Definitely an opinion piece.

Let's just gloss over the "defund the police" comparison, those are just bait.

Grades-based selection for high school seems crazy to me, it perpetuates problems with stratifying K-12 based on the socio-economic status of the neighbourhood. Parents are going to chase the schools with the best standing. Those with the means would do anything to boost the kids grades, including extra-curriculars. Those who don't have the means langish.

We see that all the time in places like HK.

Evaluating teachers based on weak proxies such as student grades are disasters. Weapons of Math Destruction has a whole chapter on it, and she'd explain it far better than I can.

I'm not opposed to grade-wide testing, as a data point to assist with the curriculum. But this articles doesn't even try to piece together a coherent point...

The feckless GWB destroyed American education with the disaster that was NCLBA. Too much teaching to testing, and too many worthless teacher KPIs.

It makes me want to move to Finland or Singapore.

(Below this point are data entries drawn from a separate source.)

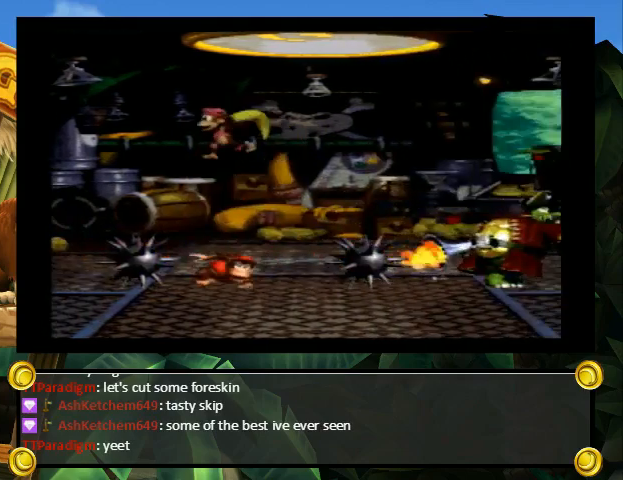
{"buttons": ["Y"], "events": [[133, "DPAD_DOWN", "down"], [233, "DPAD_DOWN", "up"]]}
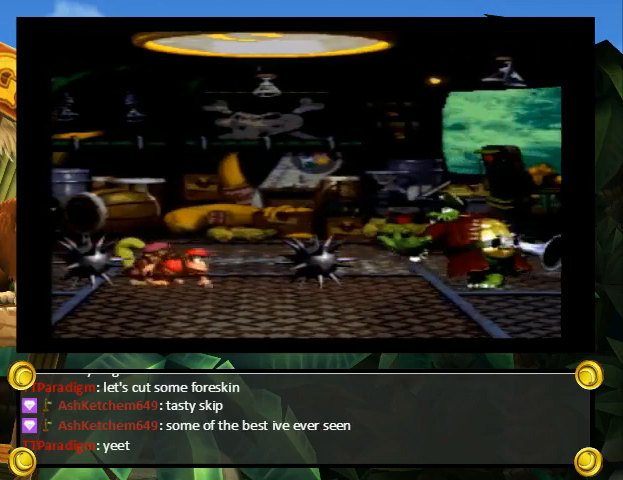
{"buttons": ["B", "Y", "DPAD_UP", "DPAD_RIGHT"], "events": [[133, "B", "down"], [400, "DPAD_RIGHT", "down"], [433, "DPAD_UP", "down"]]}
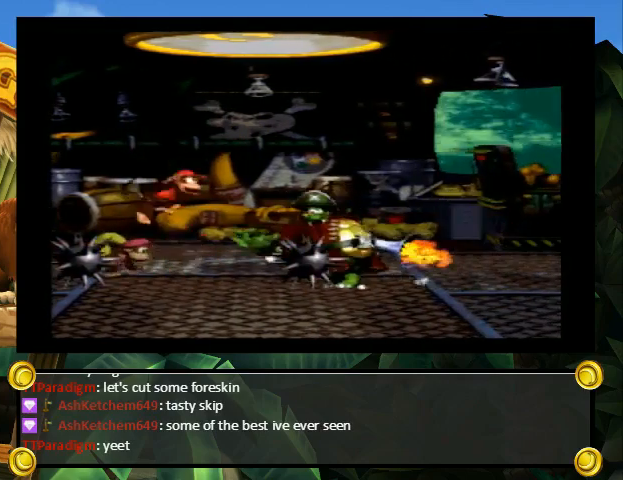
{"buttons": ["Y"], "events": [[33, "DPAD_UP", "up"], [67, "DPAD_RIGHT", "up"], [233, "B", "up"]]}
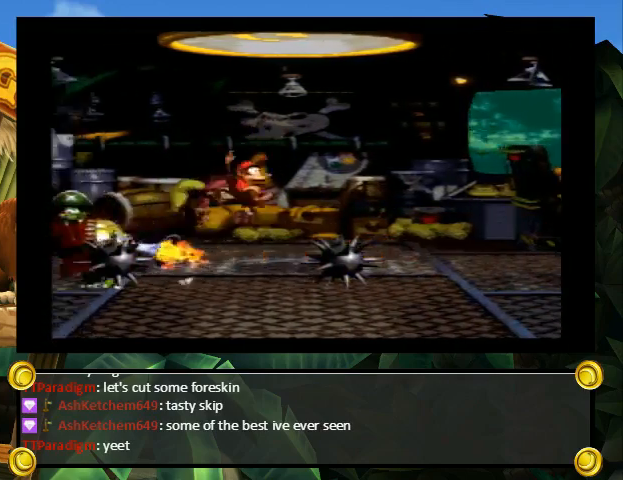
{"buttons": ["Y"], "events": [[133, "DPAD_DOWN", "down"], [167, "DPAD_DOWN", "up"], [300, "DPAD_DOWN", "down"], [333, "DPAD_DOWN", "up"]]}
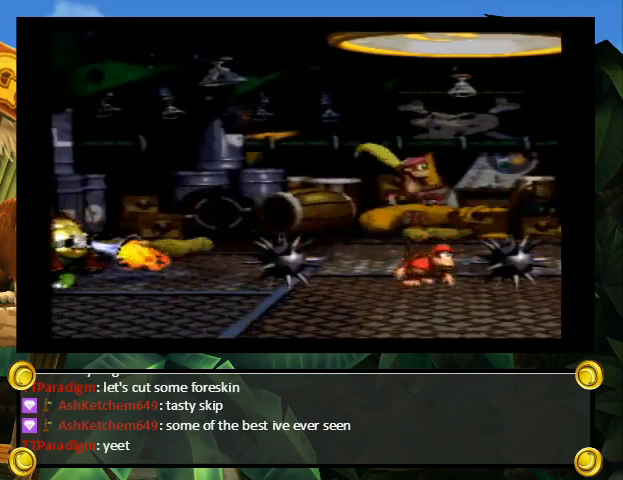
{"buttons": ["Y"], "events": []}
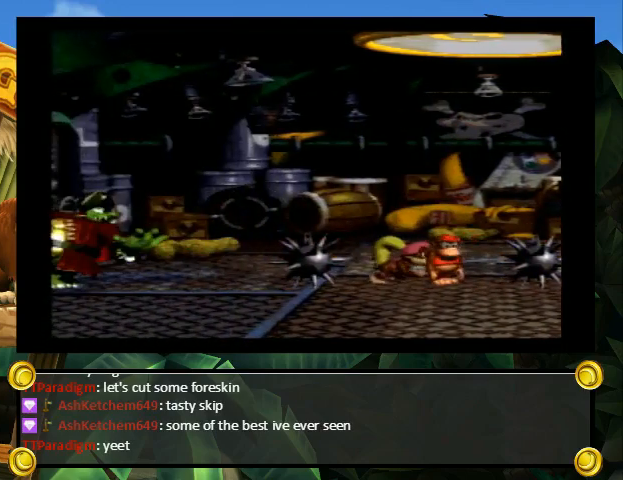
{"buttons": ["B", "Y", "DPAD_LEFT"], "events": [[200, "B", "down"], [500, "DPAD_LEFT", "down"]]}
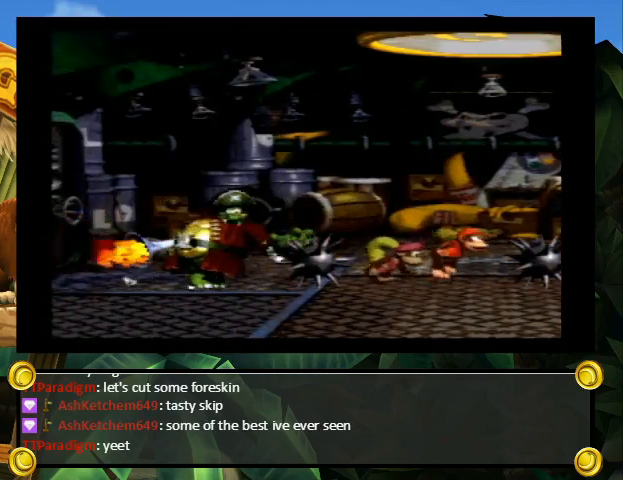
{"buttons": ["Y"], "events": [[200, "DPAD_LEFT", "up"], [233, "DPAD_RIGHT", "down"], [267, "B", "up"], [333, "DPAD_RIGHT", "up"]]}
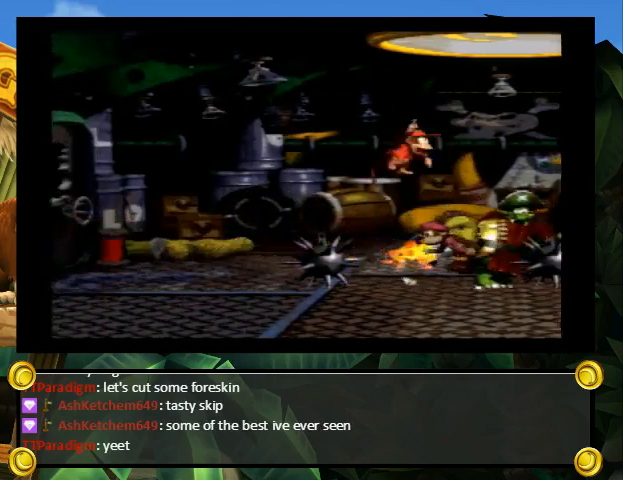
{"buttons": ["Y"], "events": [[67, "DPAD_RIGHT", "down"], [133, "DPAD_RIGHT", "up"]]}
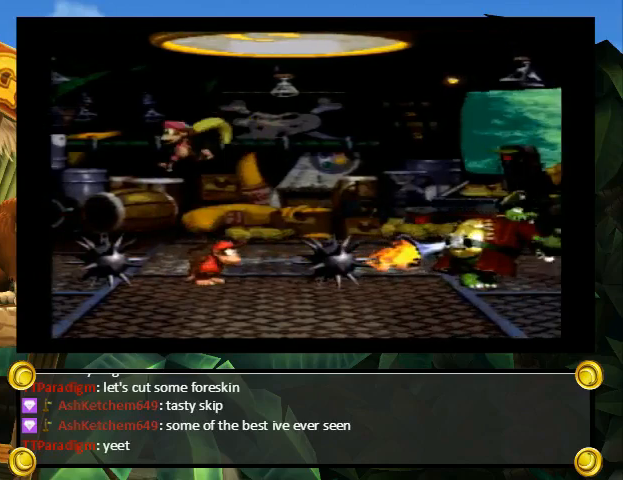
{"buttons": ["Y"], "events": []}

No you don't want to move to Singapore for that.
This is a pretty argument if you can even call it that. He's basically saying that anti-testing policy isn't popular. There's no substantive argument. It sounds like one of his kids missed admission to a preferred school and now he's whining in The Atlantic.

It's a sucky predicament to just ask schools to solve discrimination. And, more to his point, to ask white parents to potentially sacrifice their own kids' education for the good of the many. I think school admissions are the culmination of so many other societal errors. We wouldn't have such a fight over school admissions if our schools weren't so unequal. And our schools wouldn't be so unequal if our housing wasn't so unequal. Stopping testing-based admissions is like throwing a monkey wrench into an injustice machine.

In some places, gifted programs have become secret. It is no longer something a parent’s children can petition to enter.
Which "some places?"

Secret how?

Is this a conspiracy theory?

Anecdotal, but my child was just invited into a gifted STEM program in suburban Chicago public schools. She was advised not to tell other students about it, pretending her normal math/science periods were on-campus. I don’t think that will work long-term.

Our district has a bazillion expensive programs for kids on the “left side of the curve” but there is so little funding for gifted kids they are forced to keep it on the down-low. Apparently in the past parents have stormed the school board meetings demanding their kid be admitted, threaten to sue for “unequal treatment”, etc.

Similar experience here. I won't go into details, but the gifted programs have moved into covert operations at this point.